- [THE INPUT]:
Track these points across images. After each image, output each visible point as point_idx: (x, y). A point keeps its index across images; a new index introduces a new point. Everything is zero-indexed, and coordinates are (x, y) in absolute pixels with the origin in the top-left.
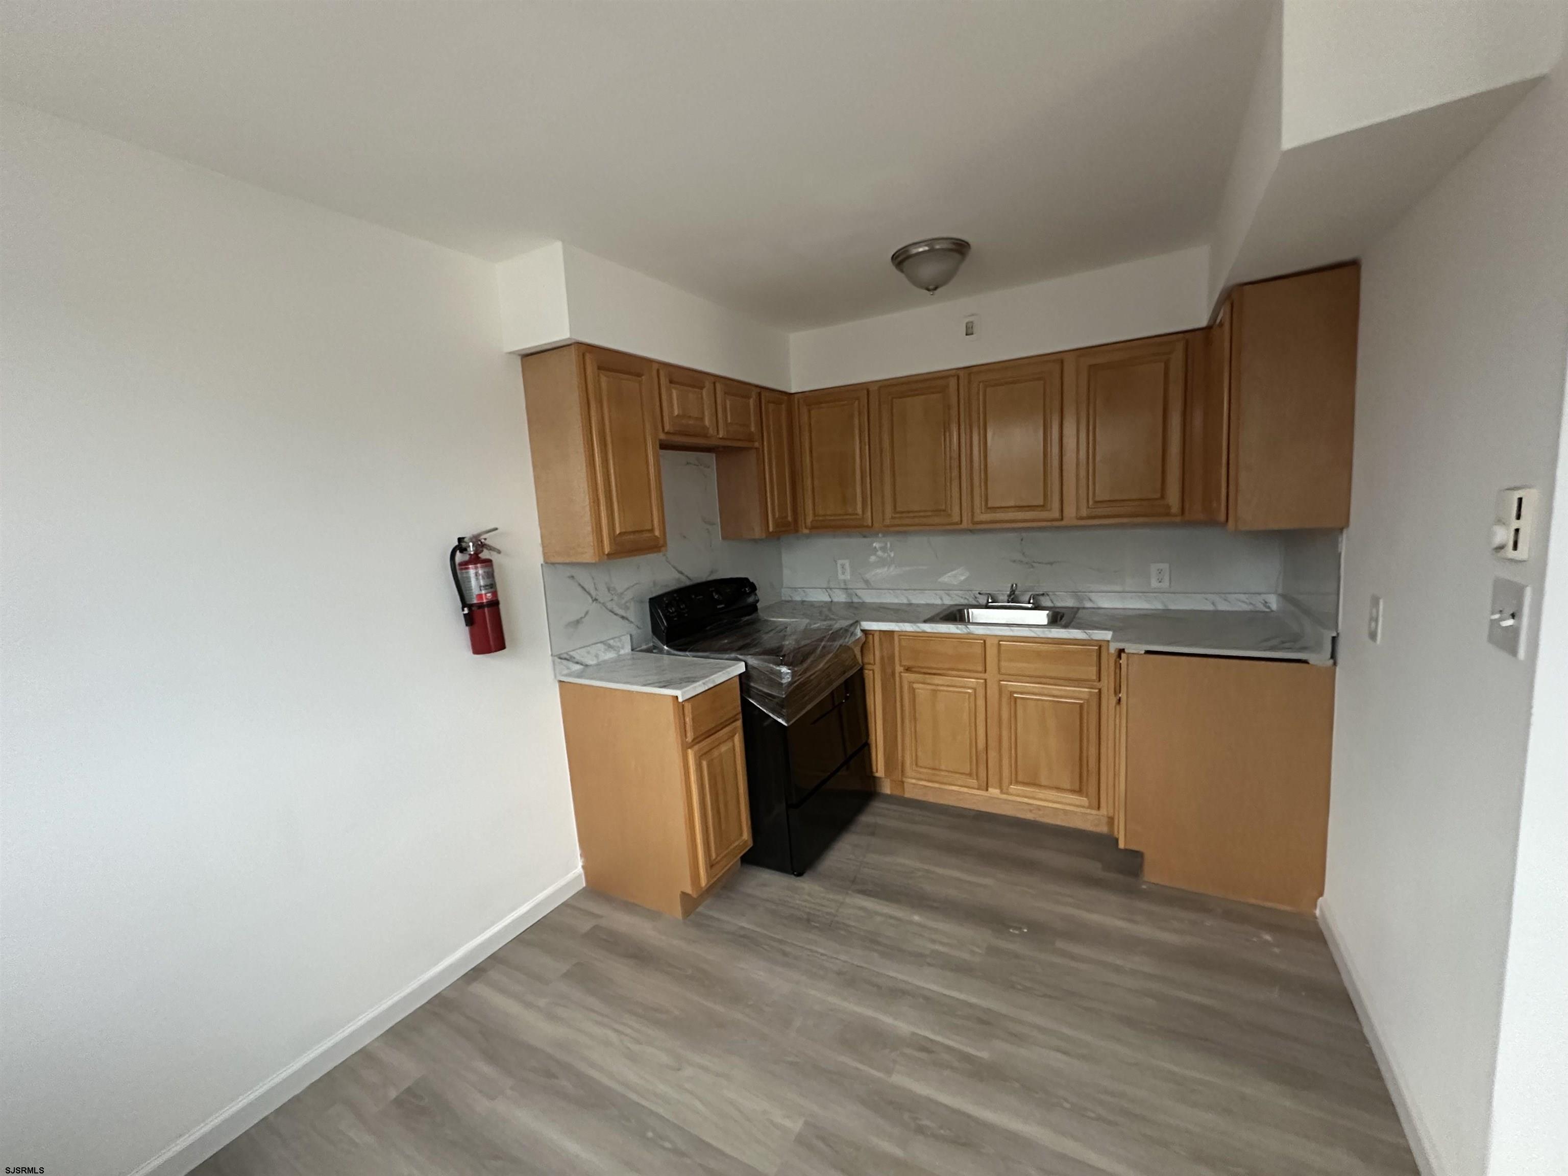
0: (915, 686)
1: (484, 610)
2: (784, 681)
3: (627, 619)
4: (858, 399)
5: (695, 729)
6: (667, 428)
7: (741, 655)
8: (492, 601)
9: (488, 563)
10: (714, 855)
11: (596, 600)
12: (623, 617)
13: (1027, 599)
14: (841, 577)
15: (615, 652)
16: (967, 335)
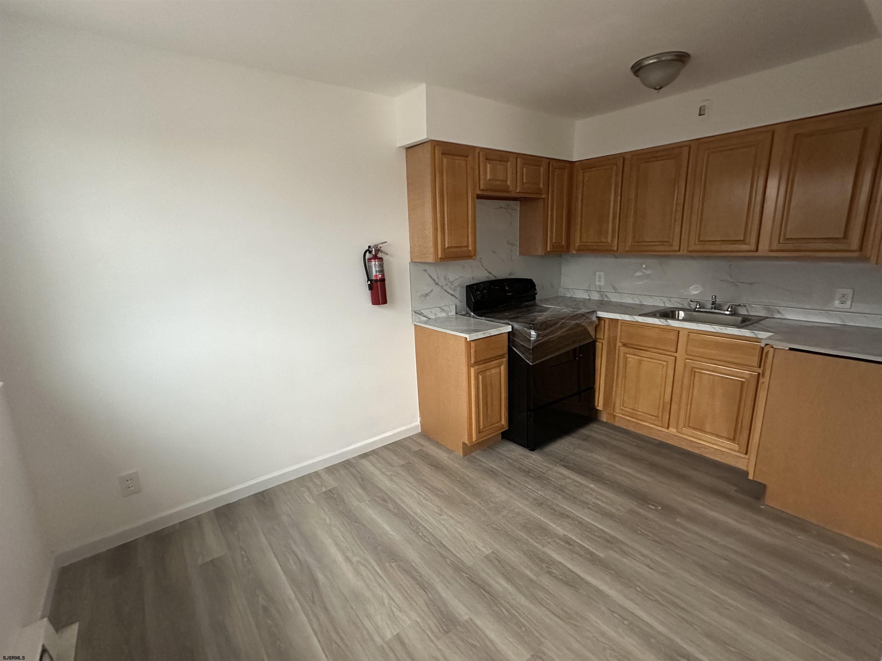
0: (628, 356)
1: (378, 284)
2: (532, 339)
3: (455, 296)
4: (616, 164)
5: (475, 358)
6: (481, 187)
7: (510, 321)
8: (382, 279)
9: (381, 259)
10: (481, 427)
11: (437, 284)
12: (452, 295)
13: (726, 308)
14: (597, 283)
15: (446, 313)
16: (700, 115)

==

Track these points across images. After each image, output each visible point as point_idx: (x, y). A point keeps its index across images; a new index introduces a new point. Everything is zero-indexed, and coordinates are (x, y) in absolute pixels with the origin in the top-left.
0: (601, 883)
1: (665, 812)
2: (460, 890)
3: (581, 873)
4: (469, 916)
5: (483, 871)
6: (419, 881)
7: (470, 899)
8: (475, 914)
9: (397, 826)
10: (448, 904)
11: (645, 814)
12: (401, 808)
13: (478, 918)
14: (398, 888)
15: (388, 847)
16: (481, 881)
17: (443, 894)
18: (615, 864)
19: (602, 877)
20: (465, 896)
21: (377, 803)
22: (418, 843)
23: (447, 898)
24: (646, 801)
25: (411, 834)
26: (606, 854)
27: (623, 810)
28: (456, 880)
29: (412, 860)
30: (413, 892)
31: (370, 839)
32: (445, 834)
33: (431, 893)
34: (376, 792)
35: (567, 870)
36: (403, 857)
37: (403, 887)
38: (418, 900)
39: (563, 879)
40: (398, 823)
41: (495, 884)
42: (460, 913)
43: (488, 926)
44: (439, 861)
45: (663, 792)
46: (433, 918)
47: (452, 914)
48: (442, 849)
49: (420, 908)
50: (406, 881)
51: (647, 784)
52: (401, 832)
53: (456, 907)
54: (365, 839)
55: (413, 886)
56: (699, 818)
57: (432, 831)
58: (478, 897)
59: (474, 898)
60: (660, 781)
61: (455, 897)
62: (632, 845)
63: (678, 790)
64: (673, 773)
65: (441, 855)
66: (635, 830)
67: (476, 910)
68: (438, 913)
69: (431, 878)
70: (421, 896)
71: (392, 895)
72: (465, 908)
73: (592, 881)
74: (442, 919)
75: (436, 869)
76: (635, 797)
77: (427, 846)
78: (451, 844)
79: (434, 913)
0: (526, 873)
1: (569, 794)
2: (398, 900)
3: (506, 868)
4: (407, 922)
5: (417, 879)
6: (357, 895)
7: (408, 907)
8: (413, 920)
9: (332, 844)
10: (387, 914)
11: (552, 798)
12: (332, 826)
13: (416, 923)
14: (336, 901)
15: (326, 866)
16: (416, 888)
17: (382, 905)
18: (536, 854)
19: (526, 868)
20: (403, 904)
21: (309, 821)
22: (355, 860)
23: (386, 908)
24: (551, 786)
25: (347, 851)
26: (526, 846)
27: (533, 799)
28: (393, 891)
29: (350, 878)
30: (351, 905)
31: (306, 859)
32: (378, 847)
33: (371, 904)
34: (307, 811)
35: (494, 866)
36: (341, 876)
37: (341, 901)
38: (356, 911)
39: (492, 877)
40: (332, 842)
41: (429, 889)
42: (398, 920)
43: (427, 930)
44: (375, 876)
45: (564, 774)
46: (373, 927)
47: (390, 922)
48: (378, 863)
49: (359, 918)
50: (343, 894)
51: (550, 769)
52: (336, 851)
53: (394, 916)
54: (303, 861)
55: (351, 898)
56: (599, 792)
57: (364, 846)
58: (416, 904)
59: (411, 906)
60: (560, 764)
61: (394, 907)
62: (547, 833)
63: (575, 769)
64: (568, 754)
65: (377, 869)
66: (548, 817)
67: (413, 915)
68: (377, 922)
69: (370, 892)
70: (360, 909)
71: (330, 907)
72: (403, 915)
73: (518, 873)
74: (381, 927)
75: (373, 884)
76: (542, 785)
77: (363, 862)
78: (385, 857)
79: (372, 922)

--

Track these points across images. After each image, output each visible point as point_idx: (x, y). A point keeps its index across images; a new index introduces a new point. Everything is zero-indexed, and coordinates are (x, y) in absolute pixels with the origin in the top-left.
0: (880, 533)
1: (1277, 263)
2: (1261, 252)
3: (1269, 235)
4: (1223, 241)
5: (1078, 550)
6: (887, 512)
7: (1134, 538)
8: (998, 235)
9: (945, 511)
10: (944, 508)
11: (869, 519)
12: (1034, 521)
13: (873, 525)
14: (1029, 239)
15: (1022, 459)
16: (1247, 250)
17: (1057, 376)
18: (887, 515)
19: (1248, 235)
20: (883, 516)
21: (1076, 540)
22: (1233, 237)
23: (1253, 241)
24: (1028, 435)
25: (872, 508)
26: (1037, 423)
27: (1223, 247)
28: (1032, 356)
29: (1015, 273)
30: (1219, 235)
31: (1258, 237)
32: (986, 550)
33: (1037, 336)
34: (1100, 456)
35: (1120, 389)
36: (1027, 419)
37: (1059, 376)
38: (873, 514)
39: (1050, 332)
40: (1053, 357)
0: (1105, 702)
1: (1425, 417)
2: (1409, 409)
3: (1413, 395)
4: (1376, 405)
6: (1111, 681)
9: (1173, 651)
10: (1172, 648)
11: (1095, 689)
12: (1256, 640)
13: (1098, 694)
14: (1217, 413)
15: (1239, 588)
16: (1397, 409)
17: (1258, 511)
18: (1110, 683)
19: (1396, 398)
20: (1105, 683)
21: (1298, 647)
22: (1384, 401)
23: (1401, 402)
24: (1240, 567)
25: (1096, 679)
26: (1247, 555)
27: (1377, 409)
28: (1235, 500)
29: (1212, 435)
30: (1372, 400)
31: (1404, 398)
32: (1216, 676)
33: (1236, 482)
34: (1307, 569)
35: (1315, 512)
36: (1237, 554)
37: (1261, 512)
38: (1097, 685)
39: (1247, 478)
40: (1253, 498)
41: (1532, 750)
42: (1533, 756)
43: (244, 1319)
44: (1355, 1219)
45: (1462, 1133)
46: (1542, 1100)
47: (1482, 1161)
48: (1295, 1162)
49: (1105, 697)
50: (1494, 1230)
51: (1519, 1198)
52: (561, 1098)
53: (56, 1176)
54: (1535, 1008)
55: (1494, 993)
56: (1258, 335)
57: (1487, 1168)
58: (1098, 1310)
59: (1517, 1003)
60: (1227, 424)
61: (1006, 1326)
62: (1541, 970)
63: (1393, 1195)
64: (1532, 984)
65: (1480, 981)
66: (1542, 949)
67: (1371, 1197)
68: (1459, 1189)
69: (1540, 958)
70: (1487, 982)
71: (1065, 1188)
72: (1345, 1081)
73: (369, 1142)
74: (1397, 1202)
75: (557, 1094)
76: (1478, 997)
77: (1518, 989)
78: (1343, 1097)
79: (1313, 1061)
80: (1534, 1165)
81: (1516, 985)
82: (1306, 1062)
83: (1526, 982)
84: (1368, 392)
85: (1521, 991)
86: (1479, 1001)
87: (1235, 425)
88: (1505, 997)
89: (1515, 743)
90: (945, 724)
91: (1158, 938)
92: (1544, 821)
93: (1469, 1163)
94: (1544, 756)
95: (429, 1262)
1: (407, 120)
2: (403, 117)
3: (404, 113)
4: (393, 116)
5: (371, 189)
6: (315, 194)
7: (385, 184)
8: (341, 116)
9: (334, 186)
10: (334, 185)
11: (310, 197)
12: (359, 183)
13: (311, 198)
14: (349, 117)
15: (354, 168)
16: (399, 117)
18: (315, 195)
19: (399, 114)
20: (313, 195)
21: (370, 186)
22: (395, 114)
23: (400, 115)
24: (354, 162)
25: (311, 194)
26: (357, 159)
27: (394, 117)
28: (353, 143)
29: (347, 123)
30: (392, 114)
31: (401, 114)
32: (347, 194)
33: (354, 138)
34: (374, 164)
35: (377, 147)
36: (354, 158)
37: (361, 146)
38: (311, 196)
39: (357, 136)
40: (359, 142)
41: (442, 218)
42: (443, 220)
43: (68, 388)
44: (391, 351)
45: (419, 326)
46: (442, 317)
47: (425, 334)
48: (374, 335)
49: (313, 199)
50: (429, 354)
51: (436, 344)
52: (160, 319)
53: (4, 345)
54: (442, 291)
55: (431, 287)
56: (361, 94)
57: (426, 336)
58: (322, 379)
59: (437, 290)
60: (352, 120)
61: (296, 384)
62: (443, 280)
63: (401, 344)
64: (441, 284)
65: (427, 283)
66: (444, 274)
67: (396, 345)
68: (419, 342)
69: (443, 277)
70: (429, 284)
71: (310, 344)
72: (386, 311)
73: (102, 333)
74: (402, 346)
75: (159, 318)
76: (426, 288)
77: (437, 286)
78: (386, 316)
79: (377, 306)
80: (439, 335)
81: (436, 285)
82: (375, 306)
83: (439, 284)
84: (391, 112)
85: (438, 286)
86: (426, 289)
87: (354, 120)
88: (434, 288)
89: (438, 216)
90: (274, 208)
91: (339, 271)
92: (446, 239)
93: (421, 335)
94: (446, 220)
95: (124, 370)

- [WHAT IS REQUIRED]: Please transcribe only the lines in the records above running from the line that has "31: (1258, 237)" through the line that has "65: (1480, 981)", both included, exactly as they appear.

- [OUTPUT]:
31: (1258, 237)
32: (986, 550)
33: (1037, 336)
34: (1100, 456)
35: (1120, 389)
36: (1027, 419)
37: (1059, 376)
38: (873, 514)
39: (1050, 332)
40: (1053, 357)
0: (1105, 702)
1: (1425, 417)
2: (1409, 409)
3: (1413, 395)
4: (1376, 405)
6: (1111, 681)
9: (1173, 651)
10: (1172, 648)
11: (1095, 689)
12: (1256, 640)
13: (1098, 694)
14: (1217, 413)
15: (1239, 588)
16: (1397, 409)
17: (1258, 511)
18: (1110, 683)
19: (1396, 398)
20: (1105, 683)
21: (1298, 647)
22: (1384, 401)
23: (1401, 402)
24: (1240, 567)
25: (1096, 679)
26: (1247, 555)
27: (1377, 409)
28: (1235, 500)
29: (1212, 435)
30: (1372, 400)
31: (1404, 398)
32: (1216, 676)
33: (1236, 482)
34: (1307, 569)
35: (1315, 512)
36: (1237, 554)
37: (1261, 512)
38: (1097, 685)
39: (1247, 478)
40: (1253, 498)
41: (1532, 750)
42: (1533, 756)
43: (244, 1319)
44: (1355, 1219)
45: (1462, 1133)
46: (1542, 1100)
47: (1482, 1161)
48: (1295, 1162)
49: (1105, 697)
50: (1494, 1230)
51: (1519, 1198)
52: (561, 1098)
53: (56, 1176)
54: (1535, 1008)
55: (1494, 993)
56: (1258, 335)
57: (1487, 1168)
58: (1098, 1310)
59: (1517, 1003)
60: (1227, 424)
61: (1006, 1326)
62: (1541, 970)
63: (1393, 1195)
64: (1532, 984)
65: (1480, 981)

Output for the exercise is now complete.